[Dataset records — start]

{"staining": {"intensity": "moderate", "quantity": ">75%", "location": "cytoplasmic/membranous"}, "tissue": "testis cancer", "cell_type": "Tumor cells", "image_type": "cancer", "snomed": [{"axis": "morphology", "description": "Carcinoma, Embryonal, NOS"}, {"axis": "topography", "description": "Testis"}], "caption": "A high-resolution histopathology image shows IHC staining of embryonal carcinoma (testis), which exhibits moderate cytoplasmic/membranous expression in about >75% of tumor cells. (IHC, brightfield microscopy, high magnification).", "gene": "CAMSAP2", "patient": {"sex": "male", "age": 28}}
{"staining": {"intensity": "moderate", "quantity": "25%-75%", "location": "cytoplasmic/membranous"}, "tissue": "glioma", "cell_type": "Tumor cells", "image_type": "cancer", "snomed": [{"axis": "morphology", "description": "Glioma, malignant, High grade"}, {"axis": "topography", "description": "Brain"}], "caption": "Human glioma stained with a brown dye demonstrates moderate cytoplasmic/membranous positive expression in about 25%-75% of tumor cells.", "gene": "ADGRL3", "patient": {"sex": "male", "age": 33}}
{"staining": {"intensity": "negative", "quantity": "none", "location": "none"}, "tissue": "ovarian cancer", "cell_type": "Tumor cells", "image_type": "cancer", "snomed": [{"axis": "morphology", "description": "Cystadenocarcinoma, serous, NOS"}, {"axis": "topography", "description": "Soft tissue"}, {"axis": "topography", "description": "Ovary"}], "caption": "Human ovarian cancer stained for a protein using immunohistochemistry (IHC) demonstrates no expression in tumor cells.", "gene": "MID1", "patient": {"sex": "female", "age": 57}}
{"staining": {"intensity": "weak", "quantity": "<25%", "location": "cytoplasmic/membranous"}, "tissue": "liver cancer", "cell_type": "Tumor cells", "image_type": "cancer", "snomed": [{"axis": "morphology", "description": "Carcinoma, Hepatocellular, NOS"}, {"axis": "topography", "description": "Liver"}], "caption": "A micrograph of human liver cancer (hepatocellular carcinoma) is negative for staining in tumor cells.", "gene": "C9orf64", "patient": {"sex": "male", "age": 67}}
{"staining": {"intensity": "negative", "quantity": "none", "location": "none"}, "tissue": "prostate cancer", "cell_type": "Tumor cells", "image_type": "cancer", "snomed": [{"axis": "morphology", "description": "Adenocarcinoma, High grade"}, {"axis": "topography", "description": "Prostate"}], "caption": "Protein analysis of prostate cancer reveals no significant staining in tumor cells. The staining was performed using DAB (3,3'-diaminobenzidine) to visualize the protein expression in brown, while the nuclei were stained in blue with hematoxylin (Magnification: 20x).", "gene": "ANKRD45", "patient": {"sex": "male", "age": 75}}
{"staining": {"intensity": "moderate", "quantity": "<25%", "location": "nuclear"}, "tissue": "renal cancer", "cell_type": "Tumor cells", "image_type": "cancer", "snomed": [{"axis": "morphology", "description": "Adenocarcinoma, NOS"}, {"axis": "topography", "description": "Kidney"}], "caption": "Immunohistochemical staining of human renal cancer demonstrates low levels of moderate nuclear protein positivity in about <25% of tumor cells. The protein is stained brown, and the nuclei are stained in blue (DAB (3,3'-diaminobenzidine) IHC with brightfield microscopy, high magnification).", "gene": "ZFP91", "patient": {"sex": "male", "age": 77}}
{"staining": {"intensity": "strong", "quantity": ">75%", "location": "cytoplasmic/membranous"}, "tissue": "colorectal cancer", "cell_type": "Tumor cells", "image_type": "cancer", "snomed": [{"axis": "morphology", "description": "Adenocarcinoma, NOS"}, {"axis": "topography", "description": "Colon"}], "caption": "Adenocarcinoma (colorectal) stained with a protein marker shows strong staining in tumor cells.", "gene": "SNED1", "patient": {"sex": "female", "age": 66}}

[Dataset records — finish]

(Your instructions) Each line of the entries above that has the word "grade" is to be copied.

(Response to the task)
{"staining": {"intensity": "moderate", "quantity": "25%-75%", "location": "cytoplasmic/membranous"}, "tissue": "glioma", "cell_type": "Tumor cells", "image_type": "cancer", "snomed": [{"axis": "morphology", "description": "Glioma, malignant, High grade"}, {"axis": "topography", "description": "Brain"}], "caption": "Human glioma stained with a brown dye demonstrates moderate cytoplasmic/membranous positive expression in about 25%-75% of tumor cells.", "gene": "ADGRL3", "patient": {"sex": "male", "age": 33}}
{"staining": {"intensity": "negative", "quantity": "none", "location": "none"}, "tissue": "prostate cancer", "cell_type": "Tumor cells", "image_type": "cancer", "snomed": [{"axis": "morphology", "description": "Adenocarcinoma, High grade"}, {"axis": "topography", "description": "Prostate"}], "caption": "Protein analysis of prostate cancer reveals no significant staining in tumor cells. The staining was performed using DAB (3,3'-diaminobenzidine) to visualize the protein expression in brown, while the nuclei were stained in blue with hematoxylin (Magnification: 20x).", "gene": "ANKRD45", "patient": {"sex": "male", "age": 75}}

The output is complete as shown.